Fishermen find weird deep-sea sharks
If any of the caught sharks are from a new species, the graduate student that accompanied the fishermen will get to name them.
Thu, Aug 16, 2012 at 10:30 AM
Paul Clerkin crouches next to a caught false catshark, a large and elusive deep-sea species. (Photo: Paul Clerkin)
A two-month fishing expedition to the Indian Ocean has turned up hundreds of strange deep-sea sharks, and several are likely new to science.
At least eight new species could be among the fishy haul, said Paul Clerkin, a shark ecology graduate student at California's Moss Landing Marine Laboratories.
Clerkin joined the commercial fishing venture in March and April of this year, in hopes that the vessel's massive trawling nets might pluck sharks from the deep sea. He was not disappointed.
"I tell people I have a ton of sharks, and they keep thinking I’m joking," Clerkin said. "It was an actual ton. I brought back 350 sharks." [See some of the sharks]
The sharks were caught as bycatch from depths of approximately 6,500 feet (2,000 meters) from a region of undersea mountains, or seamounts, about a week's journey south of the island of Mauritius.
Day after day, the ship's nets brought up dozens of bizarre sharks from the deep — some dainty, some enormous, nearly all of them rare or entirely new species.
"They don’t look like the classic great whites you'll see on Shark Week," Clerkin said. "I think they're more interesting." Weird features abound: knifelike snouts, moonlike eyes and at least one shark with a curved, serrated spine emerging from its back.
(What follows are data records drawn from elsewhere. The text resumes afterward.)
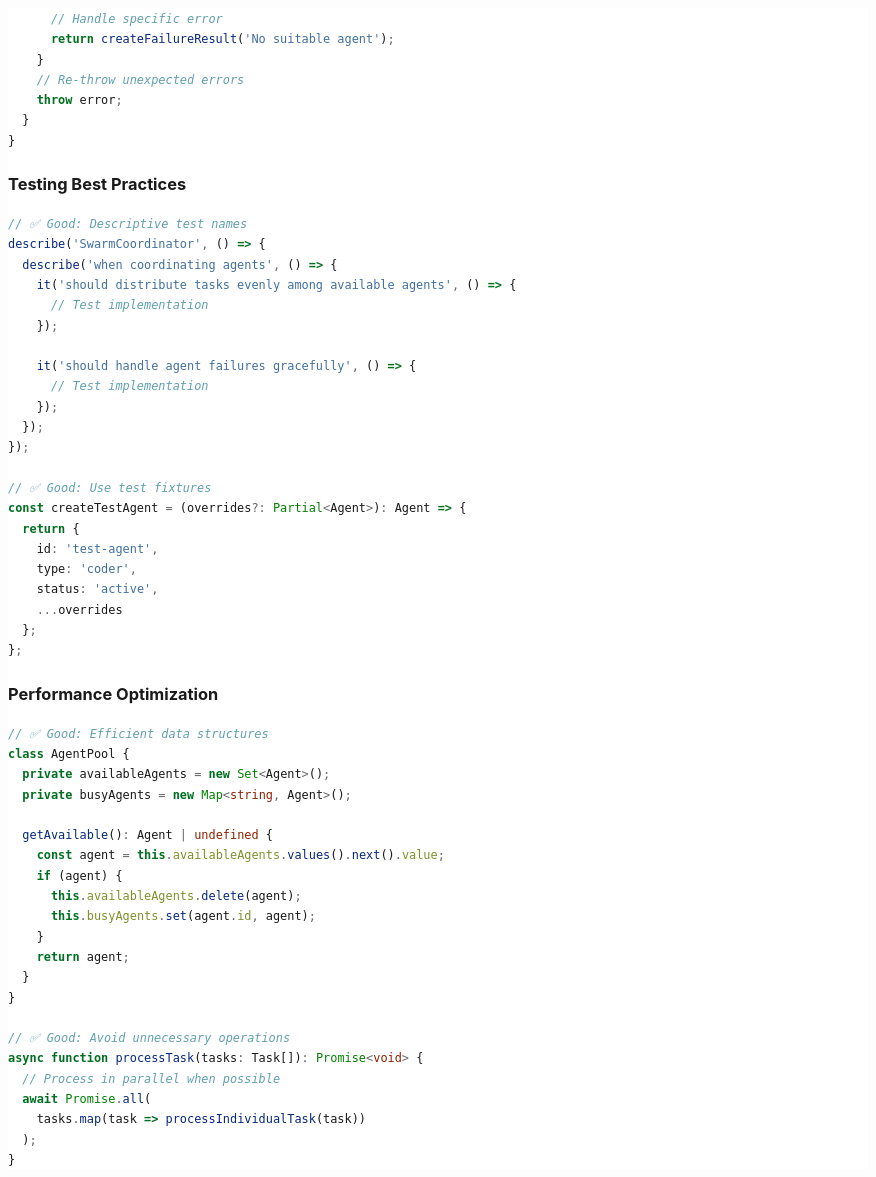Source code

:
 ```typescript
      // Handle specific error
      return createFailureResult('No suitable agent');
    }
    // Re-throw unexpected errors
    throw error;
  }
}
```

### Testing Best Practices

```typescript
// ✅ Good: Descriptive test names
describe('SwarmCoordinator', () => {
  describe('when coordinating agents', () => {
    it('should distribute tasks evenly among available agents', () => {
      // Test implementation
    });
    
    it('should handle agent failures gracefully', () => {
      // Test implementation
    });
  });
});

// ✅ Good: Use test fixtures
const createTestAgent = (overrides?: Partial<Agent>): Agent => {
  return {
    id: 'test-agent',
    type: 'coder',
    status: 'active',
    ...overrides
  };
};
```

### Performance Optimization

```typescript
// ✅ Good: Efficient data structures
class AgentPool {
  private availableAgents = new Set<Agent>();
  private busyAgents = new Map<string, Agent>();
  
  getAvailable(): Agent | undefined {
    const agent = this.availableAgents.values().next().value;
    if (agent) {
      this.availableAgents.delete(agent);
      this.busyAgents.set(agent.id, agent);
    }
    return agent;
  }
}

// ✅ Good: Avoid unnecessary operations
async function processTask(tasks: Task[]): Promise<void> {
  // Process in parallel when possible
  await Promise.all(
    tasks.map(task => processIndividualTask(task))
  );
}
```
Among the largest was a false catshark, a pointy-faced fish about 10 feet (3 m) long. Although it's a known species, it's a notoriously elusive one.
"It was exciting because I knew they were really rare, and the chance of seeing them was pretty small," Clerkin told OurAmazingPlanet. Yet after a while, he said, he began to think the species isn't nearly as rare as the literature suggests.
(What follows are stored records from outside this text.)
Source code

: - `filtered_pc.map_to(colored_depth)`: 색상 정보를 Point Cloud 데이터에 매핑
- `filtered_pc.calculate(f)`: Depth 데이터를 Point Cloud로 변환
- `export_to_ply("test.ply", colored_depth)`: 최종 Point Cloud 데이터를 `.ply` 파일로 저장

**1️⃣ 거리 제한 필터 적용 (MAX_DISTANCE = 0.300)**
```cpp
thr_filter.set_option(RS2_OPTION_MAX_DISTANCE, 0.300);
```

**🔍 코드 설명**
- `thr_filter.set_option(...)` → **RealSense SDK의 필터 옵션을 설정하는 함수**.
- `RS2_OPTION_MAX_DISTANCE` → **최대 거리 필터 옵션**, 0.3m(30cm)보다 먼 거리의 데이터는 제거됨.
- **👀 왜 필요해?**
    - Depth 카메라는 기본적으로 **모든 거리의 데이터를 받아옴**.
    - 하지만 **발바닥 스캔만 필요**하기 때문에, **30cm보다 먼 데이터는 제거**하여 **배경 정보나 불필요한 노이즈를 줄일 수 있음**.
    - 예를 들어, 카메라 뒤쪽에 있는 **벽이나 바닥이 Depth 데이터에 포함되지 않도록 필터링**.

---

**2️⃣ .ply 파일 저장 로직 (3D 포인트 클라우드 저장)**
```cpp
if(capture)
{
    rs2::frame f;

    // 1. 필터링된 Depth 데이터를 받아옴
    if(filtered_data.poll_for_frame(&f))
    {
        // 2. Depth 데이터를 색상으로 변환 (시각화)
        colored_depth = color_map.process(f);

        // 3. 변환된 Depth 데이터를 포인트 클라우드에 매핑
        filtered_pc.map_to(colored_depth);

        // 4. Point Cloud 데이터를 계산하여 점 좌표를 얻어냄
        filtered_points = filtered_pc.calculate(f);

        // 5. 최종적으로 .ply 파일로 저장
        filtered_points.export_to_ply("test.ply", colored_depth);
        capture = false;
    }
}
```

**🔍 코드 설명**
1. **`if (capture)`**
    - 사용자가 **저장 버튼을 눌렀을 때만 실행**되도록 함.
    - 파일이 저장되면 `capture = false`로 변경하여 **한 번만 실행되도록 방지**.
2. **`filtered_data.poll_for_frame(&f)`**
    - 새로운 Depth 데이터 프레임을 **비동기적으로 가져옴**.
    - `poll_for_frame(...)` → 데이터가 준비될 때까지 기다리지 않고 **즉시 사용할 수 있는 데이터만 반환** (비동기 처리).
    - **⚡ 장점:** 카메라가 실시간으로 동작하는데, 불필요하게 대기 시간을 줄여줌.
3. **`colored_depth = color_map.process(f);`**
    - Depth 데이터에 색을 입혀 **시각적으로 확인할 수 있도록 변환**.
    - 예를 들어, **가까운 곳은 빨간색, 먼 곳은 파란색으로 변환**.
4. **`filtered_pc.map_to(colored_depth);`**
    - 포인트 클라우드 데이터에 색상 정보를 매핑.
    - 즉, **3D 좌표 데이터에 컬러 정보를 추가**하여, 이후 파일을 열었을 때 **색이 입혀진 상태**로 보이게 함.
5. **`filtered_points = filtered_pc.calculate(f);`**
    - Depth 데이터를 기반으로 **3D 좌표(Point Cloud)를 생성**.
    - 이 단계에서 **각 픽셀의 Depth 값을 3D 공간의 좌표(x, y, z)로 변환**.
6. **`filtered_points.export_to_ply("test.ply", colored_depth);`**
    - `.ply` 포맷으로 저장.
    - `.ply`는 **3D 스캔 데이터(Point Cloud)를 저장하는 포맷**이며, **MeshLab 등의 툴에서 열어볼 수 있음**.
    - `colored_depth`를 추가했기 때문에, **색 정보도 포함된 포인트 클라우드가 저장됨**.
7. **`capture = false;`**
"We actually caught a lot — close to 35," he said, adding that it's likely humans simply haven't explored the parts of the ocean where false catsharks live. "I think it shows there's a lot we don't understand about sharks," he said.
Clerkin is taking between 80 and 90 measurements from each shark, a time-consuming task, and is also sending off genetic samples for comparison.
If the any of the species are indeed new, Clerkin gets to name them. He said he'll likely name some of the sharks for his science mentors. "And maybe I'll name one after my mom," he said.